▸ **Sayfa alıntısı**:
Fareler ve İnsanlar, Gazap Üzümleri, Bitmeyen Kavga… John Steinbeck deyince ilk akla gelen, en özel ve en başarılı eserler, bunlar olsa gerek. Steinbeck okurken, onun muhteşem üslubu karşısında giderek daha fazla şaşırırsınız. Steinbeck küçücük, basit bir olayı öylesine özel bir biçimde betimler ki, dumur olursunuz. Üstelik tüm bunları, abartıdan uzak; inanılmaz bir sade bir dille yapar kendileri.
İşte bu çok özel yazarı okurken; yazarlıkla uzaktan yakından bir ilginiz yoksa bile, şöyle bir iç çekip yazar olma hayali kurmanız çok olasıdır. Hele ki yazar olma yolunda ilerliyorsanız; ya da böyle bir yola girme niyetiniz varsa; onun kitaplarını okumak bile size başlı başına bir yazarlık dersi verebilir.
Bunlar da yetmezmiş gibi, usta kalem Steinbeck, 1963 yılında yazarlığa yeni başlayanlar için bir yazı kaleme almıştır. Bu yazı adeta, yazar olmak isteyen o kişiye özel yazılmış bir mektup niteliğindedir. Biz de bu yola gönül vermiş tüm yazar adayları için, bu çok anlamlı yazıdan 14 satır başını bir araya getirdik. Buyrunuz efendim, kulağınıza küpe ediniz…
Sevgili yazar… Stanford’daki hikaye yazma kursuna katılmamın üstünden çok uzun zaman geçmesine rağmen, o zamanki tecrübelerimi çok iyi hatırlıyorum.
Gözlerim parlıyordu ve güzel hikaye yazmanın gizli formülünü öğrenmek için kendimi hazırlamıştım. Bu yanılsama çok kısa sürdü. Bize söylenene göre iyi bir hikaye yazmak için sadece bir yol vardı: O da, iyi bir hikaye yazmak.

▸ **Kayıt kümesi**:
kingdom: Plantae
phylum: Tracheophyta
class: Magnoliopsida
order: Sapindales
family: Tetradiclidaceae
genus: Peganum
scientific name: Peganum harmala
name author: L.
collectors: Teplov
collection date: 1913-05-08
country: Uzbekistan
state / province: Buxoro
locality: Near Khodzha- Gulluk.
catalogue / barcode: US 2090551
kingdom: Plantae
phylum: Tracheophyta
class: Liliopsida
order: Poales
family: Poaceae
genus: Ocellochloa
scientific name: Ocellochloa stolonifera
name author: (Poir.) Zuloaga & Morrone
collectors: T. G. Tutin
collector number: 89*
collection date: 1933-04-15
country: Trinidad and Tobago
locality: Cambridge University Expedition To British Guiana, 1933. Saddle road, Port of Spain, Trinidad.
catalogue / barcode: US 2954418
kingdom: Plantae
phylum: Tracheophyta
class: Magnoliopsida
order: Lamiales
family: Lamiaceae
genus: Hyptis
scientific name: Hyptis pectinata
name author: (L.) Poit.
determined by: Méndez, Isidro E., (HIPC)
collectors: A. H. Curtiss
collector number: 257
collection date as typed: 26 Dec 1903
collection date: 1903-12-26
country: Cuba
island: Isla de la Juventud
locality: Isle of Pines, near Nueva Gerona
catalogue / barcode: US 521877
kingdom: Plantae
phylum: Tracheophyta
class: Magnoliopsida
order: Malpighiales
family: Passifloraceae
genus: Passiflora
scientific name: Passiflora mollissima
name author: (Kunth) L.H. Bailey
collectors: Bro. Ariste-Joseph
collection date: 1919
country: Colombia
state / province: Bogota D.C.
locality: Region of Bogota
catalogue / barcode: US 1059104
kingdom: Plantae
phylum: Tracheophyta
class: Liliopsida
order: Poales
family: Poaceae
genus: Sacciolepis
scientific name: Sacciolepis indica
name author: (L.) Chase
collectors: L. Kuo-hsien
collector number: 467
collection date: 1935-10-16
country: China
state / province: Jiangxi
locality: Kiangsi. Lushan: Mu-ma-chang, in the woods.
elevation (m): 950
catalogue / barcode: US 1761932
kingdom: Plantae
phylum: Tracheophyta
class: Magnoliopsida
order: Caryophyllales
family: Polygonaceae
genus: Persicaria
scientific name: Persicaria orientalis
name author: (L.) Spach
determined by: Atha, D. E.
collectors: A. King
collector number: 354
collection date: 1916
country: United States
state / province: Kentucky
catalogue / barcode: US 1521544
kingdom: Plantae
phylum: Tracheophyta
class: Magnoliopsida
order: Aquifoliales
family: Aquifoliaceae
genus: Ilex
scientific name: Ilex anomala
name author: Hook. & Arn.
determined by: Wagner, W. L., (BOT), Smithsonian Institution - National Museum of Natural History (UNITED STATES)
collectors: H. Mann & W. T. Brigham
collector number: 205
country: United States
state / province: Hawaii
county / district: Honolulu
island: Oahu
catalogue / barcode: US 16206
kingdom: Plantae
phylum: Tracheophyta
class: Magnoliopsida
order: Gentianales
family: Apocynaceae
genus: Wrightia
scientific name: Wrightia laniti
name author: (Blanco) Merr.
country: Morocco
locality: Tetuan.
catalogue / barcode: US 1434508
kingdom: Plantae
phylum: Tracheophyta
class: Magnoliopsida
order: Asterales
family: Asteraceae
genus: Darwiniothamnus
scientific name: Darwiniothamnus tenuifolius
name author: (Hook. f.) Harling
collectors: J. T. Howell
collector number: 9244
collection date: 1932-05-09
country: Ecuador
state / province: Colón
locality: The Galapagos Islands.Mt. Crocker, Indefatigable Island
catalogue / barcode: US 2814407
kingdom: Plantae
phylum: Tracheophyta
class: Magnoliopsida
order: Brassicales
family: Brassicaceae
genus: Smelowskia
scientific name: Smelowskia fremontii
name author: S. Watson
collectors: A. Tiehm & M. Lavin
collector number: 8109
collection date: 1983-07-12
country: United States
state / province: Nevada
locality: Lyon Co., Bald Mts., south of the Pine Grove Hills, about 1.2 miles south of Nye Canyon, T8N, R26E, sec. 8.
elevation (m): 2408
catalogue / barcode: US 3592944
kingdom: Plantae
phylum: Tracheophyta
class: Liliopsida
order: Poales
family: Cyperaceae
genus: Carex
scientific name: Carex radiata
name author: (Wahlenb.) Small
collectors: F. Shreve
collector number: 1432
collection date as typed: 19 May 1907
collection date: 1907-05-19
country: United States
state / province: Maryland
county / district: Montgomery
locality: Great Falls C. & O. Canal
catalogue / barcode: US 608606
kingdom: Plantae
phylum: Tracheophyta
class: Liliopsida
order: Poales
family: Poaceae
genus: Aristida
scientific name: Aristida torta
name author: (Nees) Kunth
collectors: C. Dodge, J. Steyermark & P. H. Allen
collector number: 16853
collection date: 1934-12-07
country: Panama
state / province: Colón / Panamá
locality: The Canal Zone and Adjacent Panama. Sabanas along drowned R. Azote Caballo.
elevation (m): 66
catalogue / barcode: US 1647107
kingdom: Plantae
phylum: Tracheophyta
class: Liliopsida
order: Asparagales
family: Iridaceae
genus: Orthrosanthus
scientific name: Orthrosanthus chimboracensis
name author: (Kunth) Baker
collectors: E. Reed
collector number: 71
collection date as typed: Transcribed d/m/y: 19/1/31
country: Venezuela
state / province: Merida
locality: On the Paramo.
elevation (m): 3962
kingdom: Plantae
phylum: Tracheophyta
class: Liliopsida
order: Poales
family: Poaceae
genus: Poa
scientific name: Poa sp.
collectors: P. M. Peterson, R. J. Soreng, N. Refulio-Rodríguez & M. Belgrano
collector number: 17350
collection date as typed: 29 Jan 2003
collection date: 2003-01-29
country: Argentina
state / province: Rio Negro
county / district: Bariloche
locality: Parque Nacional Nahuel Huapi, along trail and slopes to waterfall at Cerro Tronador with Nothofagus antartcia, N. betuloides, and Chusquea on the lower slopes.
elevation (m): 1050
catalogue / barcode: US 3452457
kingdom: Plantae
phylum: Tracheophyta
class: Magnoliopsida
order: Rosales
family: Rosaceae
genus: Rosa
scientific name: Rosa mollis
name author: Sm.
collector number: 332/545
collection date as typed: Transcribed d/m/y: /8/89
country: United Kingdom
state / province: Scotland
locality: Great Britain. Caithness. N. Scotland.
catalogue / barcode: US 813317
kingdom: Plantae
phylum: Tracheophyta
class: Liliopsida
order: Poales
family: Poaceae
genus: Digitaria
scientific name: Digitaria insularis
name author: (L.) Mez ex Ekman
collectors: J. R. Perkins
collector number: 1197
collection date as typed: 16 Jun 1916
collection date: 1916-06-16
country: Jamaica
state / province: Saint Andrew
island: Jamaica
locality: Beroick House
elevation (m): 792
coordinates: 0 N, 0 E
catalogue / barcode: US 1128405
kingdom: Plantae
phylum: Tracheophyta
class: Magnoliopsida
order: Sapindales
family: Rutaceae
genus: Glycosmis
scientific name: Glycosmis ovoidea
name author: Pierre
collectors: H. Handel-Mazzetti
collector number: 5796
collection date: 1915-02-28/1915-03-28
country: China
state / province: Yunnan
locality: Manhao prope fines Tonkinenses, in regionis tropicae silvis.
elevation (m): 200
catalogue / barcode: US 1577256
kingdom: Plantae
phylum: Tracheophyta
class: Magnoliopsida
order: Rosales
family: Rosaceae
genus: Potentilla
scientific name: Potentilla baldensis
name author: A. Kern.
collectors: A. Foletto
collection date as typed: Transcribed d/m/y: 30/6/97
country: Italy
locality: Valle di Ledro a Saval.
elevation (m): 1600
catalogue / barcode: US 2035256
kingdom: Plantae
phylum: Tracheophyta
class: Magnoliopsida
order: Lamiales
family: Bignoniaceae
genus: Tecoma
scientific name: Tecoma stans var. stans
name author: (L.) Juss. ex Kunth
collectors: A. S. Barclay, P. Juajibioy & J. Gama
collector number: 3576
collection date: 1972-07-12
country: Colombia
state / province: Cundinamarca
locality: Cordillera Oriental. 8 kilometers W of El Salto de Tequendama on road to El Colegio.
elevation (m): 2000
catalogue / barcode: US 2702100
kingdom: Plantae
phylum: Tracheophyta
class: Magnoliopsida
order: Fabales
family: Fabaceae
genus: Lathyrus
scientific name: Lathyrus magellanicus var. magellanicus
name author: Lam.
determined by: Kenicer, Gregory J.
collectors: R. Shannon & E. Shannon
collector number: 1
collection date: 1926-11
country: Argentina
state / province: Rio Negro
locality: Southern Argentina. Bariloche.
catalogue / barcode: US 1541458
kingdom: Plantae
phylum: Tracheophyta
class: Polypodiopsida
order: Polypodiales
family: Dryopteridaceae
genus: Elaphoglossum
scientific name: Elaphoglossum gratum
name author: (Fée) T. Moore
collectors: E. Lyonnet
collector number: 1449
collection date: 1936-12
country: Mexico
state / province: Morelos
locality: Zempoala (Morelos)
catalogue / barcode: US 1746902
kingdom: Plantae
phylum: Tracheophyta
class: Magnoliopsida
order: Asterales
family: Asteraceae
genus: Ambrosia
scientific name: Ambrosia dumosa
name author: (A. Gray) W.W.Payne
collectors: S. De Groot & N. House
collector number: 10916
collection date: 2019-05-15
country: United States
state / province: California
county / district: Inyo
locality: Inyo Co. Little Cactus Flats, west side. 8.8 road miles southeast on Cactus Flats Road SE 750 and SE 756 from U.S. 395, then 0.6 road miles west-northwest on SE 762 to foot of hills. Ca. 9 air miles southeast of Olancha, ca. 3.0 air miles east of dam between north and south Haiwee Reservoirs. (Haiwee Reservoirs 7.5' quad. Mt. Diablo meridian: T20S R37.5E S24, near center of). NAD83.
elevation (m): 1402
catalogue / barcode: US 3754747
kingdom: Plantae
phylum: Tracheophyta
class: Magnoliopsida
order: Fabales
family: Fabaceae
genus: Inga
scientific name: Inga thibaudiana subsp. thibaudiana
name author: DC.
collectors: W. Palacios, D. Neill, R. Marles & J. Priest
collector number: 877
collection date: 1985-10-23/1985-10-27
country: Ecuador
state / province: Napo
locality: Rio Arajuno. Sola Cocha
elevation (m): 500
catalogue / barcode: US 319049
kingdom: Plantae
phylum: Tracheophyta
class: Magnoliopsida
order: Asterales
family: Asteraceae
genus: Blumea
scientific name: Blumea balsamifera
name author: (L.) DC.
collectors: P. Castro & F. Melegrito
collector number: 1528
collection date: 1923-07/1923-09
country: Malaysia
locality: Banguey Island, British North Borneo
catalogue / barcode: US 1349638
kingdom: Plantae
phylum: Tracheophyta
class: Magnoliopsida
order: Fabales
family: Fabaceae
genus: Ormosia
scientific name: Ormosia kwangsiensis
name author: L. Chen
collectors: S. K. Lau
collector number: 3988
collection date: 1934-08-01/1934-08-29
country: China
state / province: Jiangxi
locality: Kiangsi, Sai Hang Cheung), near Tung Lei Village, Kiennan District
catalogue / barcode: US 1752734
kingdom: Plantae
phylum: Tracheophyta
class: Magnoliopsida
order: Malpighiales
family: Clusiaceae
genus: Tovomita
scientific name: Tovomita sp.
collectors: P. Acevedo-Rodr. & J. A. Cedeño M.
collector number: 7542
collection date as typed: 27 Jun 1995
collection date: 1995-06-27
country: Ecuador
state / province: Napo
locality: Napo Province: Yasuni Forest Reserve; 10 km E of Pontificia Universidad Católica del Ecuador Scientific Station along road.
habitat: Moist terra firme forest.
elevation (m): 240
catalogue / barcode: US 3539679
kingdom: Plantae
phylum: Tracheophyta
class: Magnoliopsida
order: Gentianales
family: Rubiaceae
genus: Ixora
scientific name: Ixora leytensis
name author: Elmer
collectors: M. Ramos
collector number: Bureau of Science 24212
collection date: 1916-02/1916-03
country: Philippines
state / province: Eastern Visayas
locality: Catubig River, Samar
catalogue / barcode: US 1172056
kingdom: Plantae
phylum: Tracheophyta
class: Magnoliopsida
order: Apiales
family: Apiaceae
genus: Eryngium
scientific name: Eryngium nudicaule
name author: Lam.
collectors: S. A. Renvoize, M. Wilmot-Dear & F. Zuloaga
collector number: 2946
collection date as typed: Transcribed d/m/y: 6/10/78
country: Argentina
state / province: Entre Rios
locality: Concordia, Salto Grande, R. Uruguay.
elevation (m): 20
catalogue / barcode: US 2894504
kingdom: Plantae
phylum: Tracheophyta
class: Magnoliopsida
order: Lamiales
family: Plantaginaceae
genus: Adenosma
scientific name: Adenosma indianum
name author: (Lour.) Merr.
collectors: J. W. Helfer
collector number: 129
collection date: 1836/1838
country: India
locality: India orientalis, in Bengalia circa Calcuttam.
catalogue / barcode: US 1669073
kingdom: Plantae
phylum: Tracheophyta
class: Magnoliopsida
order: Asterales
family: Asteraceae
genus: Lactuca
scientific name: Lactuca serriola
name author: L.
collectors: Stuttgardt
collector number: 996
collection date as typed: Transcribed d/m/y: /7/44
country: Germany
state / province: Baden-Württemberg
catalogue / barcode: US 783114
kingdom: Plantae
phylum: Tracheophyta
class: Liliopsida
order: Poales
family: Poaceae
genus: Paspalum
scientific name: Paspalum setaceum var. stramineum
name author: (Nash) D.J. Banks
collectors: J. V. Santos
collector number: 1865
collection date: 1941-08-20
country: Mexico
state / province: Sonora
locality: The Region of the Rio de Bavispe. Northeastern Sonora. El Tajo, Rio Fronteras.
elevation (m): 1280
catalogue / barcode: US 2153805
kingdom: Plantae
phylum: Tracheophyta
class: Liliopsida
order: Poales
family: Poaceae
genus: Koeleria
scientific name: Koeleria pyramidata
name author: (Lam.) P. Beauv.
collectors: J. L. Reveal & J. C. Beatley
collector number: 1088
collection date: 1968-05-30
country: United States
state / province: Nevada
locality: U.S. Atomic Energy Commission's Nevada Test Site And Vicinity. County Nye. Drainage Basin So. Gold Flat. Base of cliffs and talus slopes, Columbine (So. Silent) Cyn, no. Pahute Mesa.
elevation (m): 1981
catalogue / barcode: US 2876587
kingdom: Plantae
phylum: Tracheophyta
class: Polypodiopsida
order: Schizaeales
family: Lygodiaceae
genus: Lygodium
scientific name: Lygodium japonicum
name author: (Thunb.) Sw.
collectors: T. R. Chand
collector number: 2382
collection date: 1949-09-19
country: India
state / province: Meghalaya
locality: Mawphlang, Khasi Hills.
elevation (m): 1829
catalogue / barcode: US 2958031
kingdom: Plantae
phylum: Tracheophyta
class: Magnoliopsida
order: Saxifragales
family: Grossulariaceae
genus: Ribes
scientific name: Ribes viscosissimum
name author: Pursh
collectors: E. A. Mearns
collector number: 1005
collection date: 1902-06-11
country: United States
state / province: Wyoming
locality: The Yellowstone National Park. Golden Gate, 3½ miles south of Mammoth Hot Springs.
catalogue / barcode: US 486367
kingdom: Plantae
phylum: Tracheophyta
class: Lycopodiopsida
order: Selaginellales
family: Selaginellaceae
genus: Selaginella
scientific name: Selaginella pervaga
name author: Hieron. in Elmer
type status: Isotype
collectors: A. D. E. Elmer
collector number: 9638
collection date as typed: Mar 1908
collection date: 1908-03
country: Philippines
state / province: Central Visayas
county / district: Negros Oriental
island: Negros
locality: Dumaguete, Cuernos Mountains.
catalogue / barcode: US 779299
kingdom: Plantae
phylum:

▸ **Kısa alıştırma 1**:
Steinbeck metnine göre şu ifadeler doğru mu: (a) Steinbeck yazarlığa yeni başlayanlar için yazısını 1963 yılında kaleme almıştır; (b) Stanford'daki kursta iyi hikaye yazmanın gizli bir formülü öğretilmiştir; (c) bu yazıdan 14 satır başı bir araya getirilmiştir. Her birine evet ya da hayır deyip kararı belirleyen sözleri metinden aynen alıntılayın.
▸ **Kısa alıştırma 2**:
Steinbeck metninde "Fareler ve İnsanlar, Gazap" sözlerinden "dille yapar kendileri." sözlerine kadar uzanan kısmı hiç değiştirmeden kopyalayın.
Bu alıştırma için kayıtlara gerek yoktur.

▸ **Alıştırma sonucu 1**:
(a) Evet: "usta kalem Steinbeck, 1963 yılında yazarlığa yeni başlayanlar için bir yazı kaleme almıştır"
(b) Hayır: "Bize söylenene göre iyi bir hikaye yazmak için sadece bir yol vardı: O da, iyi bir hikaye yazmak."
(c) Evet: "bu çok anlamlı yazıdan 14 satır başını bir araya getirdik"

▸ **Alıştırma sonucu 2**:
Fareler ve İnsanlar, Gazap Üzümleri, Bitmeyen Kavga… John Steinbeck deyince ilk akla gelen, en özel ve en başarılı eserler, bunlar olsa gerek. Steinbeck okurken, onun muhteşem üslubu karşısında giderek daha fazla şaşırırsınız. Steinbeck küçücük, basit bir olayı öylesine özel bir biçimde betimler ki, dumur olursunuz. Üstelik tüm bunları, abartıdan uzak; inanılmaz bir sade bir dille yapar kendileri.